To-do item: Update the items from the line with "Core Partners & Funders" up to and including the last line of the items, replacing "delightful" with "enjoyable" and leaving everything else unchanged. Give back only those lines, without the pictures.

Extracted records:
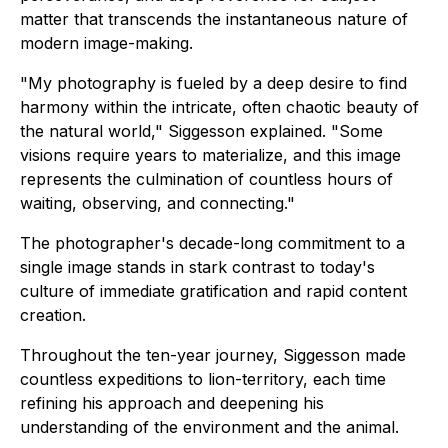
matter that transcends the instantaneous nature of
modern image-making.
"My photography is fueled by a deep desire to find
harmony within the intricate, often chaotic beauty of
the natural world," Siggesson explained. "Some
visions require years to materialize, and this image
represents the culmination of countless hours of
waiting, observing, and connecting."
The photographer's decade-long commitment to a
single image stands in stark contrast to today's
culture of immediate gratification and rapid content
creation.
Throughout the ten-year journey, Siggesson made
countless expeditions to lion-territory, each time
refining his approach and deepening his
understanding of the environment and the animal.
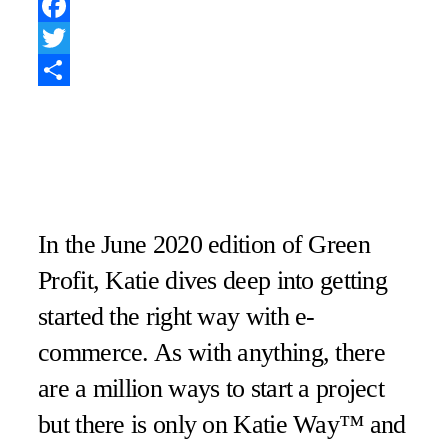
Pinterest
Facebook
Twitter
Share
In the June 2020 edition of Green
Profit, Katie dives deep into getting
started the right way with e-
commerce. As with anything, there
are a million ways to start a project
but there is only on Katie Way™ and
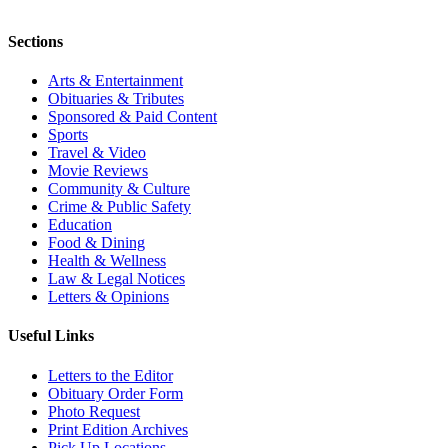
Sections
Arts & Entertainment
Obituaries & Tributes
Sponsored & Paid Content
Sports
Travel & Video
Movie Reviews
Community & Culture
Crime & Public Safety
Education
Food & Dining
Health & Wellness
Law & Legal Notices
Letters & Opinions
Useful Links
Letters to the Editor
Obituary Order Form
Photo Request
Print Edition Archives
Pick Up Locations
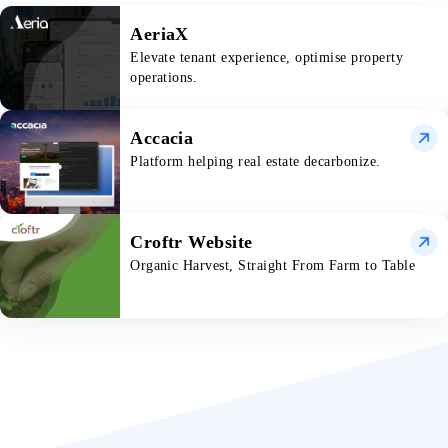
AeriaX
Elevate tenant experience, optimise property
operations.
Accacia
Platform helping real estate decarbonize.
Croftr Website
Organic Harvest, Straight From Farm to Table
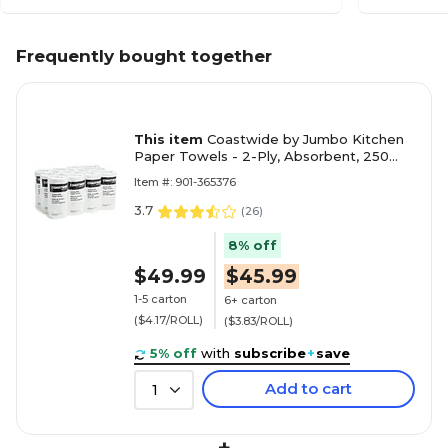
Frequently bought together
This item
Coastwide by Jumbo Kitchen
Paper Towels - 2-Ply, Absorbent, 250
Sheets per Roll, 12-Pack, White for
Item #: 901-365376
Cleaning & Drying
3.7
(
26
)
8% off
$49.99
$45.99
1-5 carton
6+ carton
($4.17/ROLL)
($3.83/ROLL)
5% off
with
subscribe
+
save
Add to cart
1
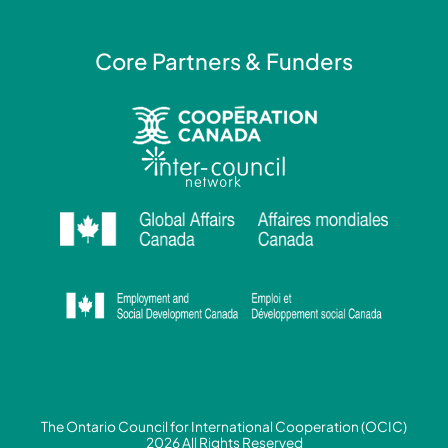
Core Partners & Funders
The Ontario Council for International Cooperation (OCIC)
2026 All Rights Reserved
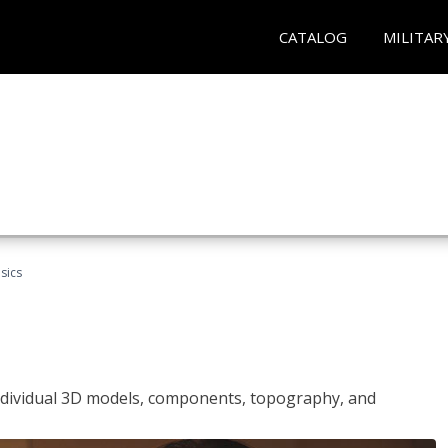
CATALOG
MILITAR
sics
ndividual 3D models, components, topography, and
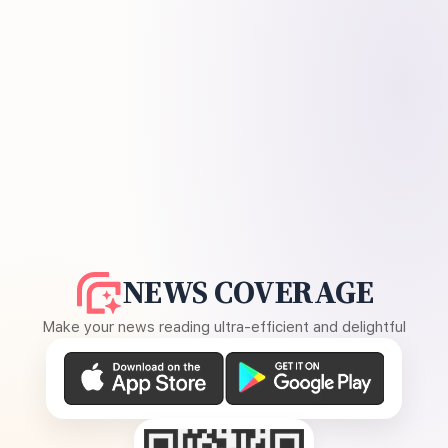
NEWS COVERAGE
Make your news reading ultra-efficient and delightful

Solution below:
Core Partners & Funders
The Ontario Council for International Cooperation (OCIC)
2026 All Rights Reserved
CATALOG
MILITAR
sics
ndividual 3D models, components, topography, and
NEWS COVERAGE
Make your news reading ultra-efficient and enjoyable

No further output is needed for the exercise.